• [Exercise description] What the answer must hold is the line containing "Figure 6 – Membership" and all lines after it through the end of the listing, copied exactly, with pictures left out.

• [Supplied information]

*** Block opens ***

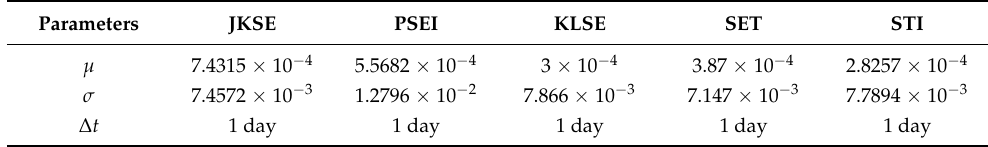
Table 5. GBM model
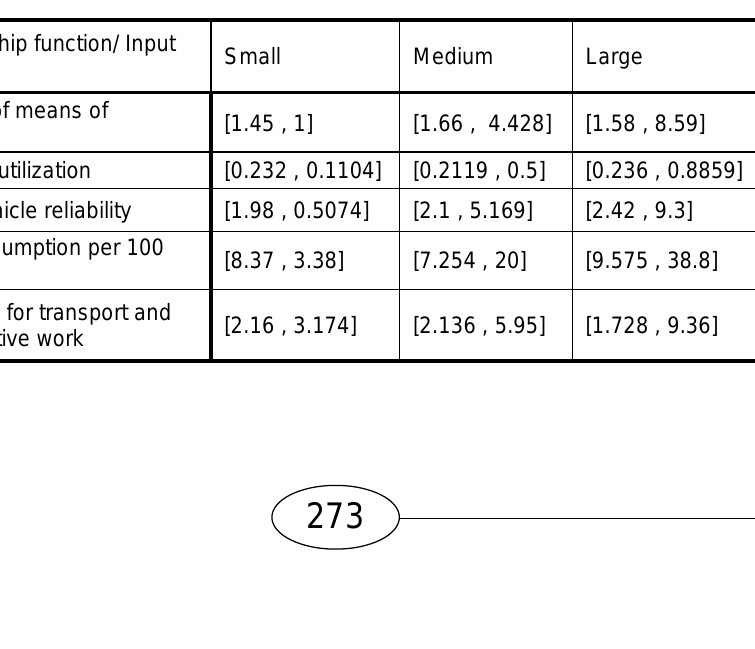
Figure 6 – Membership functions of the output variable Рис. 6 – Функции принадлежности выходной переменной Слика 6 – Функције припадности излазне променљиве Table 3 – Values of the membership functions of the input variables Таблица 3 – Значения функций принадлежности входных переменных Табела 3 – Вредности функција припадности улазних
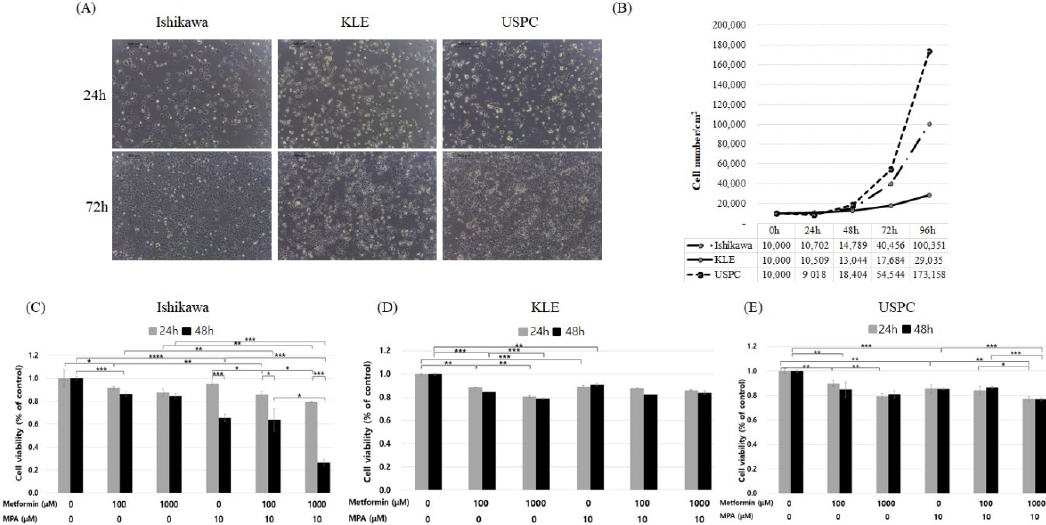
Figure 1. Cell growth and growth inhibition by metformin and medroxyprogesterone (MPA) in three endometrial cancer cell lines: Ishikawa, KLE, and USPC. ( A ) Cell morphology and number at 24 h and 72 h, ( B ) cell growth rate (0, 24, 48, 72, and 96 h), cell viability after treatment of different dose combinations of MPA (0, 10 µM) and metformin (0, 100, 1000 µM) in Ishikawa ( C ), KLE ( D ), and USPC cells ( E ). Each experiment was independently performed in triplicate: results are expressed as mean ± standard deviation ( C – E ). Multiple testing correction was performed using Bonferroni adjustment and Bonferroni corrected p-values were used for statistical significance ( C – E ). * p <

*** Block closes ***

• [Solution below]
Figure 6 – Membership functions of the output variable Рис. 6 – Функции принадлежности выходной переменной Слика 6 – Функције припадности излазне променљиве Table 3 – Values of the membership functions of the input variables Таблица 3 – Значения функций принадлежности входных переменных Табела 3 – Вредности функција припадности улазних
Figure 1. Cell growth and growth inhibition by metformin and medroxyprogesterone (MPA) in three endometrial cancer cell lines: Ishikawa, KLE, and USPC. ( A ) Cell morphology and number at 24 h and 72 h, ( B ) cell growth rate (0, 24, 48, 72, and 96 h), cell viability after treatment of different dose combinations of MPA (0, 10 µM) and metformin (0, 100, 1000 µM) in Ishikawa ( C ), KLE ( D ), and USPC cells ( E ). Each experiment was independently performed in triplicate: results are expressed as mean ± standard deviation ( C – E ). Multiple testing correction was performed using Bonferroni adjustment and Bonferroni corrected p-values were used for statistical significance ( C – E ). * p <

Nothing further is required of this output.